Material supplied
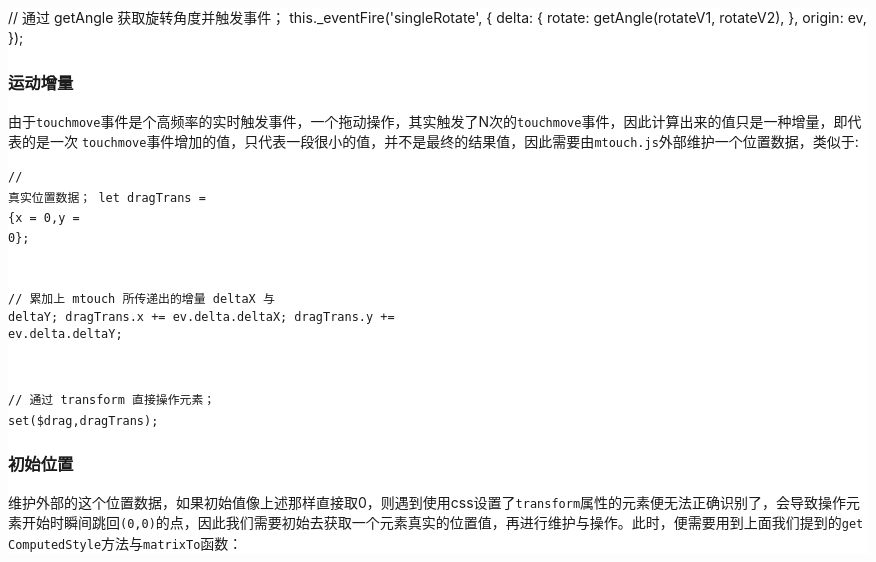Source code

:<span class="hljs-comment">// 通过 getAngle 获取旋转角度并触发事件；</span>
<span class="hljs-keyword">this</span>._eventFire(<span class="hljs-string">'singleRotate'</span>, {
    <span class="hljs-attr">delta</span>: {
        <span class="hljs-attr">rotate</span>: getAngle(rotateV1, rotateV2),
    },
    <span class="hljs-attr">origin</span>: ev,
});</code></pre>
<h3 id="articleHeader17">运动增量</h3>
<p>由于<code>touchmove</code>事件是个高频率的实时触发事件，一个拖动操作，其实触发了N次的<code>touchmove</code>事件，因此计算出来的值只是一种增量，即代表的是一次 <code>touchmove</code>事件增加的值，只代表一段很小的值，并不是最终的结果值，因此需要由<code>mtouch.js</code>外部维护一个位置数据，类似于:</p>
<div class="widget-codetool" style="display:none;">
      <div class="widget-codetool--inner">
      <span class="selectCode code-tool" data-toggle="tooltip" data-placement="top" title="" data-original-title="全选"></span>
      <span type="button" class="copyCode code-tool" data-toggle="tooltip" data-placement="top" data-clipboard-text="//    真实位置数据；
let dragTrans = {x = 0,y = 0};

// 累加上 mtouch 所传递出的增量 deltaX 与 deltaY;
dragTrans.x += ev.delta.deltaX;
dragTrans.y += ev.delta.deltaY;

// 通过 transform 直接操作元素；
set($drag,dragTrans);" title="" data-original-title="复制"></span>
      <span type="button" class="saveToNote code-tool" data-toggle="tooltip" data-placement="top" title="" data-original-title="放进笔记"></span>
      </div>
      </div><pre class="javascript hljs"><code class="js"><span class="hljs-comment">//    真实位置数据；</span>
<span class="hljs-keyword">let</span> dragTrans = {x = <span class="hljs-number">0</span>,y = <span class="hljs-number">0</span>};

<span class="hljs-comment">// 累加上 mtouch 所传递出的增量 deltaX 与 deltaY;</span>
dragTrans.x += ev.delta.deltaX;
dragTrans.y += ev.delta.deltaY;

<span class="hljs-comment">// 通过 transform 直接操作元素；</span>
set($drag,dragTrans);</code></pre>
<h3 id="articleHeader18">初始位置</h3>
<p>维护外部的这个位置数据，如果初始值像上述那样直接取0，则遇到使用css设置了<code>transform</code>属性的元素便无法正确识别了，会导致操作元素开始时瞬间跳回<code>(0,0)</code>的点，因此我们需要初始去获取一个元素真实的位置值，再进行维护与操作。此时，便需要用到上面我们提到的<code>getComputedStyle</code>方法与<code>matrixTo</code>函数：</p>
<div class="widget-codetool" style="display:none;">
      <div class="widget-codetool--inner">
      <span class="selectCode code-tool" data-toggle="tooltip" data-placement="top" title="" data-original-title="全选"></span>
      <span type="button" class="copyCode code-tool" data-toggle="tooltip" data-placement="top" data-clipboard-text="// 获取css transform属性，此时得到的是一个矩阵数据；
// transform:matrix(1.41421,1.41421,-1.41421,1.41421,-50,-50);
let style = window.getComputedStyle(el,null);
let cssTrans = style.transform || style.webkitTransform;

What the task asks
Copy each line above exactly, with no images.

Response to this task
Source code

:<span class="hljs-comment">// 通过 getAngle 获取旋转角度并触发事件；</span>
<span class="hljs-keyword">this</span>._eventFire(<span class="hljs-string">'singleRotate'</span>, {
    <span class="hljs-attr">delta</span>: {
        <span class="hljs-attr">rotate</span>: getAngle(rotateV1, rotateV2),
    },
    <span class="hljs-attr">origin</span>: ev,
});</code></pre>
<h3 id="articleHeader17">运动增量</h3>
<p>由于<code>touchmove</code>事件是个高频率的实时触发事件，一个拖动操作，其实触发了N次的<code>touchmove</code>事件，因此计算出来的值只是一种增量，即代表的是一次 <code>touchmove</code>事件增加的值，只代表一段很小的值，并不是最终的结果值，因此需要由<code>mtouch.js</code>外部维护一个位置数据，类似于:</p>
<div class="widget-codetool" style="display:none;">
      <div class="widget-codetool--inner">
      <span class="selectCode code-tool" data-toggle="tooltip" data-placement="top" title="" data-original-title="全选"></span>
      <span type="button" class="copyCode code-tool" data-toggle="tooltip" data-placement="top" data-clipboard-text="//    真实位置数据；
let dragTrans = {x = 0,y = 0};

// 累加上 mtouch 所传递出的增量 deltaX 与 deltaY;
dragTrans.x += ev.delta.deltaX;
dragTrans.y += ev.delta.deltaY;

// 通过 transform 直接操作元素；
set($drag,dragTrans);" title="" data-original-title="复制"></span>
      <span type="button" class="saveToNote code-tool" data-toggle="tooltip" data-placement="top" title="" data-original-title="放进笔记"></span>
      </div>
      </div><pre class="javascript hljs"><code class="js"><span class="hljs-comment">//    真实位置数据；</span>
<span class="hljs-keyword">let</span> dragTrans = {x = <span class="hljs-number">0</span>,y = <span class="hljs-number">0</span>};

<span class="hljs-comment">// 累加上 mtouch 所传递出的增量 deltaX 与 deltaY;</span>
dragTrans.x += ev.delta.deltaX;
dragTrans.y += ev.delta.deltaY;

<span class="hljs-comment">// 通过 transform 直接操作元素；</span>
set($drag,dragTrans);</code></pre>
<h3 id="articleHeader18">初始位置</h3>
<p>维护外部的这个位置数据，如果初始值像上述那样直接取0，则遇到使用css设置了<code>transform</code>属性的元素便无法正确识别了，会导致操作元素开始时瞬间跳回<code>(0,0)</code>的点，因此我们需要初始去获取一个元素真实的位置值，再进行维护与操作。此时，便需要用到上面我们提到的<code>getComputedStyle</code>方法与<code>matrixTo</code>函数：</p>
<div class="widget-codetool" style="display:none;">
      <div class="widget-codetool--inner">
      <span class="selectCode code-tool" data-toggle="tooltip" data-placement="top" title="" data-original-title="全选"></span>
      <span type="button" class="copyCode code-tool" data-toggle="tooltip" data-placement="top" data-clipboard-text="// 获取css transform属性，此时得到的是一个矩阵数据；
// transform:matrix(1.41421,1.41421,-1.41421,1.41421,-50,-50);
let style = window.getComputedStyle(el,null);
let cssTrans = style.transform || style.webkitTransform;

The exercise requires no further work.